I’m often asked what make on XML model better than another when it comes to representing laws and regulations. Just because a document is modeled in XML does not mean that it is useful in that form — the design of the schema matters in terms of what it enables or facilitates.
We have a few rules of thumb that we apply when either designing or adopting an XML schema:
- Is it semantic?
Reason: In order to process the information in a document, you have to understand what it is and what it means.
- Is the presentation separated from the semantics as much as possible?
Reason: We have moved beyond paper and nowadays it’s important to present information in form factors that just don’t suit the legacy constraints imposed by printing paper.
- Is all the text (excluding any metadata section) in the natural reading order?
Reason: The simplest way to present and process the text in a document is in the reading order of the text. This is particularly important is the presentation is to be added to the XML using simple CSS styling (as opposed to HTML transformation) and when the text is subject to complex amending instructions.

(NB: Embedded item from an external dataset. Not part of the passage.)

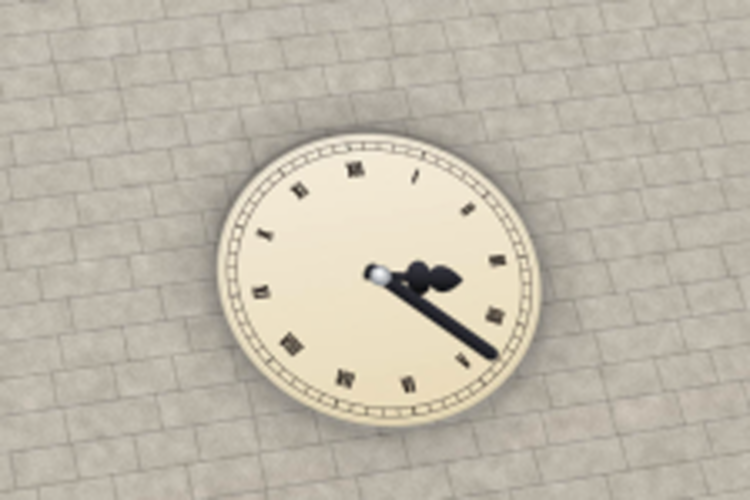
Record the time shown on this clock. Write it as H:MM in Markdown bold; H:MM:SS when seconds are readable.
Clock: **3:23**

- Does it, to the fullest extent possible, avoid the use of generated text?
Reason: Similar to the last rule, it’s important for text to be displayed or amended when that text is represented. Generating text opens up a can of worms which can require sophisticated additional processing. Also, from a historical record of the text, which is essential for enacted law, having part of the text be generated by an external algorithm requires that the algorithm itself become part of the permanent record.
- Is every provision that needs data associated with it permanently identifiable?

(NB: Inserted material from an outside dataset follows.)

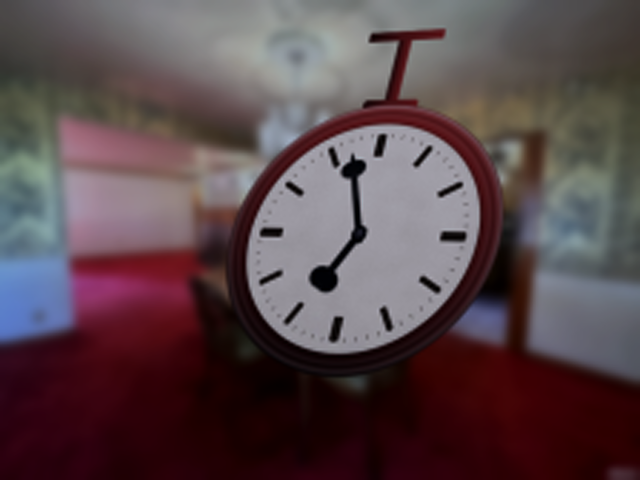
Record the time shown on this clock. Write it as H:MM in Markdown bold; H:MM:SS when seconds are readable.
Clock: **6:57**
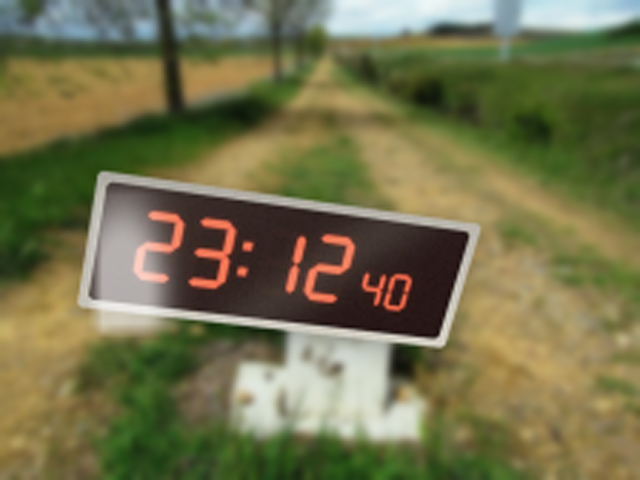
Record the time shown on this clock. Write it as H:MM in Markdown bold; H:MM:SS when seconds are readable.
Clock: **23:12:40**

Reason: With modern automation comes the need to not only manage the text of a provision but also state information. For example, is the current status of the provision pending, effective, repealed, or spent? While some of the metadata might be stored with the XML representation of the provision itself, sometimes it is better to store that metadata in a separate part of the document or in an external database. In these cases, it’s important to be able to permanently associate this external metadata with the provision — and this usually requires an immutable (permanent) identifier.
- Is every provision that is referred to easily locatable?
Reason: Laws are full of references (or citations). These are to provisions within the same document or to other documents or provisions within those documents. There needs to be a way to accurately and efficiently traverse and process these references. This need usually requires a locating identifier that an unambiguously identify the provision being referred to.
- If the XML schema is for general use, is there an extensible way to add missing constructs?
Reason: It is easy to claim to support all the legal traditions in the word, but extremely difficult to do so. While legal traditions are remarkably similar around the world, it’s impossible to predict every single construct that will arise — especially with documents data back hundreds of years. There has to be a way to implement constructs that don’t intrinsically exist within the base XML schema.
- Is there an extensible metadata mechanism?
Reason: A primary objective for representing a legislative or regulatory document in XML is for the processability it enables. This invariably means a need to record extensive metadata about the provisions found within the document. As the automation possibilities are endless, there needs to be a way to model and record the metadata that is generated.
- Does it provide the facilities necessary to automate according to modern expectations?
Reason: Some structure facilitate automation while others do not. For instance, flat structures can simplify the drafting process, but also make the automation process more difficult. It’s usually better to implement hierarchical structures and then hide the drafting complexity that creates with richer tools.